[Stored data]

—————

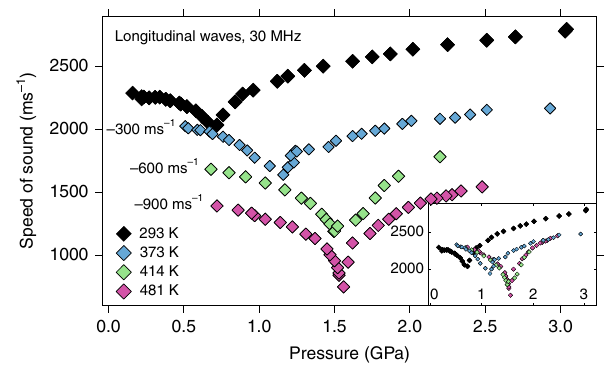
Fig. 1 Ultrasonic longitudinal velocities. The values at 293 K, 373 K, 414 K, and 481 K are displayed with an offset by subtracting 300 ms − 1 (373 K), 600 ms − 1 (414 K) and 900 ms − 1 (481 K) for better clarity. The inset shows the same data without offsets. Uncertainty in pressure ( < 0.05 GPa) and speed ( < 1%) is within symbol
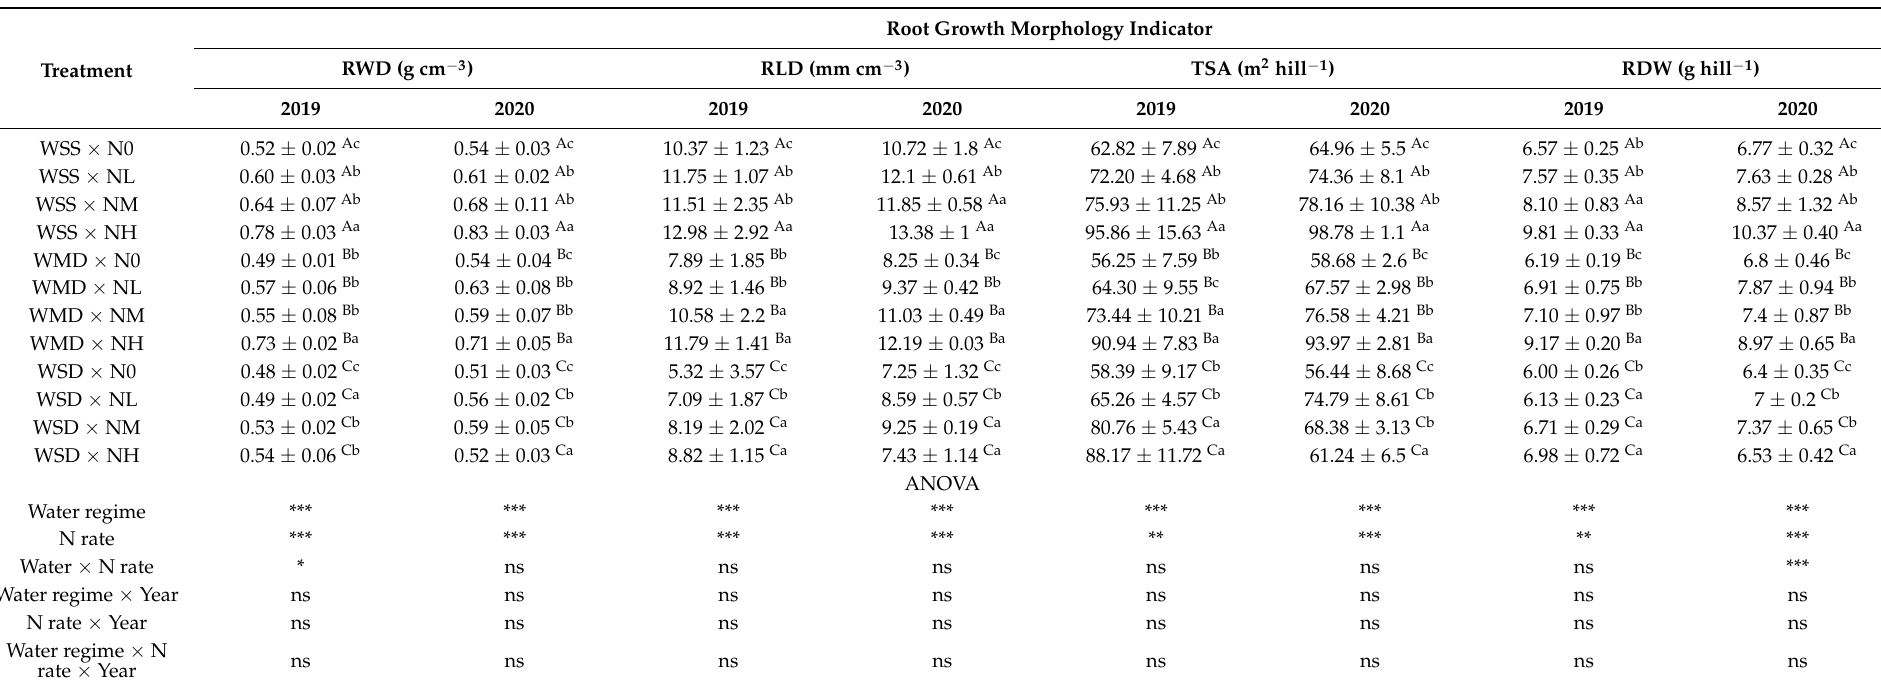
Table 2. Mean values of root morphology indicators for different irrigation methods and N fertilizer rates, and a summary of the ANOVA analysis of the main effects of different irrigation methods and N fertilizer rates on the rice root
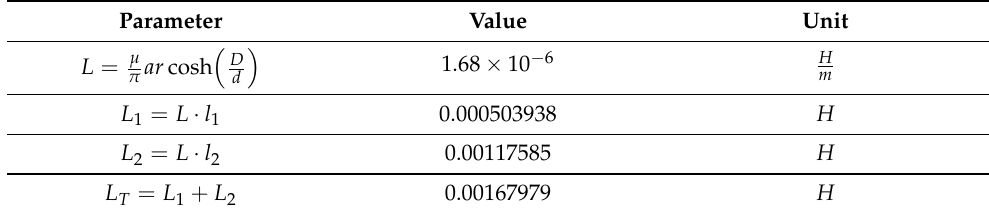
Table A5. Transmission line inductance.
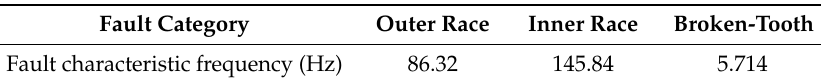
Table 3. Fault characteristic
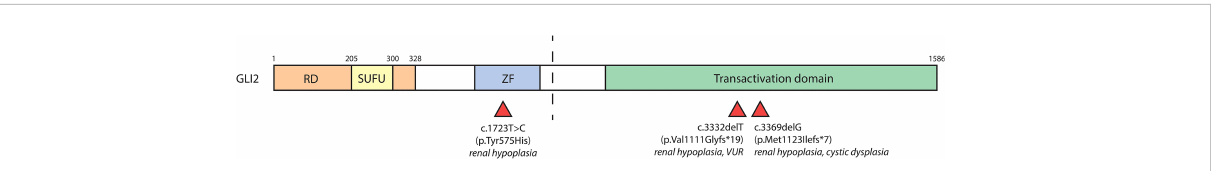
FIGURE 4 GLI2 variants associated with CAKUT. The human GLI2 protein is comprised of a repressor domain (RD, a.a. 1-328), SUFU-binding domain (SUFU, a.a. 205-300), zinc fi nger DNA-binding domain (ZF) and C-terminal transactivation domain. The zinc fi nger and transactivation domains of GLI2 have not been well positionally de fi ned. The dashed line indicates the site of proteolytic cleavage that results in formation of GLI2R. Red triangles underneath denote location of GLI2 variants and their associated renal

—————

Look through the data and show every line containing "Table".

Result:
Table 2. Mean values of root morphology indicators for different irrigation methods and N fertilizer rates, and a summary of the ANOVA analysis of the main effects of different irrigation methods and N fertilizer rates on the rice root
Table A5. Transmission line inductance.
Table 3. Fault characteristic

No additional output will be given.